INDORAYA – Puluhan buruh yang tergabung dalam Aliansi Buruh Jawa Tengah (Abjat) menggelar aksi unik di depan Balai Kota Semarang, Jumat (7/11/2025). Mereka melakukan aksi “topo pepe” atau berjemur di bawah terik matahari di Jalan Pemuda, tepat di depan Kantor Wali Kota Semarang.
Aksi ini berlangsung selama dua hari berturut-turut, Kamis dan Jumat, 6–7 November 2025, sebagai bentuk protes terhadap kebijakan upah di Kota Semarang yang dinilai tidak manusiawi.
Koordinator Jaringan Abjat, Aulia Hakim, menjelaskan bahwa topo pepe menjadi simbol keprihatinan sekaligus desakan moral kepada pemerintah kota agar menetapkan Upah Minimum Kabupaten/Kota (UMK) dan Upah Minimum Sektoral Kabupaten/Kota (UMSK) Tahun 2026 dengan besaran yang layak.
“Tuntutan utama kami adalah penetapan UMK dan UMSK 2026 dengan nilai yang mampu memenuhi kebutuhan hidup layak bagi kemanusiaan,” ujar Aulia.
Menurut Aulia, hingga aksi berakhir, belum ada tanda-tanda kebijakan dari Wali Kota Semarang yang berpihak kepada buruh.
Selain itu, ia juga menyinggung kebijakan sebelumnya, di mana Wali Kota melarang pelaksanaan peringatan Hari Buruh Internasional (May Day) pada 1 Mei 2025.
Sementara itu, pentolan Konfederasi Serikat Pekerja Indonesia (KSPI) Jawa Tengah, menyoroti bahwa Semarang kini menjadi kota metropolitan dengan tingkat upah terendah di Indonesia.

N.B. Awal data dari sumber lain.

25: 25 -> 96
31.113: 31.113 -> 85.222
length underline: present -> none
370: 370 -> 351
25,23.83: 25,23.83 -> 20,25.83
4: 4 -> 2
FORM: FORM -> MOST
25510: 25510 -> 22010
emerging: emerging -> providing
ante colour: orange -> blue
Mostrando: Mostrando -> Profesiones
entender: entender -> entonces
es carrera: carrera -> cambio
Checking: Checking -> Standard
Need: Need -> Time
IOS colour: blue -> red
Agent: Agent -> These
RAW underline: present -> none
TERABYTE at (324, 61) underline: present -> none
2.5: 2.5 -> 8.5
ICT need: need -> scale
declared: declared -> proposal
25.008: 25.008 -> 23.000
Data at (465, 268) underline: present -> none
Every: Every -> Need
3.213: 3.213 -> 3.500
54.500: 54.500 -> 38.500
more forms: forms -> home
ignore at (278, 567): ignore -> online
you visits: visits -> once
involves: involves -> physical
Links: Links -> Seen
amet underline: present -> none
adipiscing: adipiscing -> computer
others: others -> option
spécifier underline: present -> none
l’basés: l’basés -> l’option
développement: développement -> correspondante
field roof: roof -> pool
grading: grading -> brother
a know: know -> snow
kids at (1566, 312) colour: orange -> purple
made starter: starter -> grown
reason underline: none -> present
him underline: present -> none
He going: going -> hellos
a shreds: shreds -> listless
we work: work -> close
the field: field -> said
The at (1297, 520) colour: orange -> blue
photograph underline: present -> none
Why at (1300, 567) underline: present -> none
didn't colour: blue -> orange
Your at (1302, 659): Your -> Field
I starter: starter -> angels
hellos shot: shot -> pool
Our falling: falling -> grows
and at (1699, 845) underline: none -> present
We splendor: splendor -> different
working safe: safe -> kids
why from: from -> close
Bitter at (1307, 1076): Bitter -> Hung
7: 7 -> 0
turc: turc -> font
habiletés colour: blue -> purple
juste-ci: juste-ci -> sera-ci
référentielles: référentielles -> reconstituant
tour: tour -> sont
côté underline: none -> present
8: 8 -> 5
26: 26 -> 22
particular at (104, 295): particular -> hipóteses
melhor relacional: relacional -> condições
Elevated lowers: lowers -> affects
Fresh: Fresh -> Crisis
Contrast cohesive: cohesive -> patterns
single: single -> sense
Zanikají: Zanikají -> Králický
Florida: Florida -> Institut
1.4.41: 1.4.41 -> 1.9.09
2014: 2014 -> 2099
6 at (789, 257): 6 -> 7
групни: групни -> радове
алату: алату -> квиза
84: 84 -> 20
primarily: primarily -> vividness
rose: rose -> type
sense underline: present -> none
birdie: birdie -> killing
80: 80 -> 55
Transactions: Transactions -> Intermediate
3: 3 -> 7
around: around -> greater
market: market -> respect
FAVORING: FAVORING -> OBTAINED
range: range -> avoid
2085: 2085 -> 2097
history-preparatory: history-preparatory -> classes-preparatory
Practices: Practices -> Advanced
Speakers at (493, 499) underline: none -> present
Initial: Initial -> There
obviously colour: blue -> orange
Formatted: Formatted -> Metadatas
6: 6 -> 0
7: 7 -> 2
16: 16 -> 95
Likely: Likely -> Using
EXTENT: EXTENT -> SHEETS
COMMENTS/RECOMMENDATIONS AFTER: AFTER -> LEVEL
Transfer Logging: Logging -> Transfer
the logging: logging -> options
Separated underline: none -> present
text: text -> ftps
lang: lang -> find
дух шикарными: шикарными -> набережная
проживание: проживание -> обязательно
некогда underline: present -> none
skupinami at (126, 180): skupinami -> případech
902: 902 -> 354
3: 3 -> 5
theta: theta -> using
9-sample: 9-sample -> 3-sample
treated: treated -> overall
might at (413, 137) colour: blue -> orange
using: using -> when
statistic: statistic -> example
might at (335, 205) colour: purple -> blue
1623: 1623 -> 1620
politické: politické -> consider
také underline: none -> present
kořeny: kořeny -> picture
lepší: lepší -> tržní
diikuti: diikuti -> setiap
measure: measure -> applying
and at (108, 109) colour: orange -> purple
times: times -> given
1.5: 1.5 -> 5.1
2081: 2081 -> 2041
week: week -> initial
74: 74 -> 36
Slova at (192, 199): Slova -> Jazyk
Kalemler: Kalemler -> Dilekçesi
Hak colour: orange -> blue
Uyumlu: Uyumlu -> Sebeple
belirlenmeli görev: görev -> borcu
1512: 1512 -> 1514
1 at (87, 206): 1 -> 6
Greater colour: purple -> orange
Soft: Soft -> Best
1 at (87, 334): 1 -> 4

“Kami menuntut Wali Kota Semarang melakukan terobosan kebijakan perburuhan yang benar-benar berpihak kepada buruh,” ujarnya.
Selain pemerintah daerah, para buruh juga menyoroti pemerintah pusat yang dinilai terlalu menekan kepala daerah dalam penetapan upah minimum. Mereka menuding Menteri Dalam Negeri berpotensi memberikan sanksi kepada kepala daerah yang berani menaikkan upah di atas ketentuan pusat.
“Tindakan pemerintah pusat tersebut sangat bertentangan dengan nilai-nilai Pancasila dan harus segera dihentikan,” tegas perwakilan buruh.
Aksi topo pepe itu pun menarik perhatian warga yang melintas. Di tengah panas terik, para buruh tetap bertahan, menandakan tekad mereka agar nasib pekerja di Kota Semarang mendapat perhatian yang lebih adil.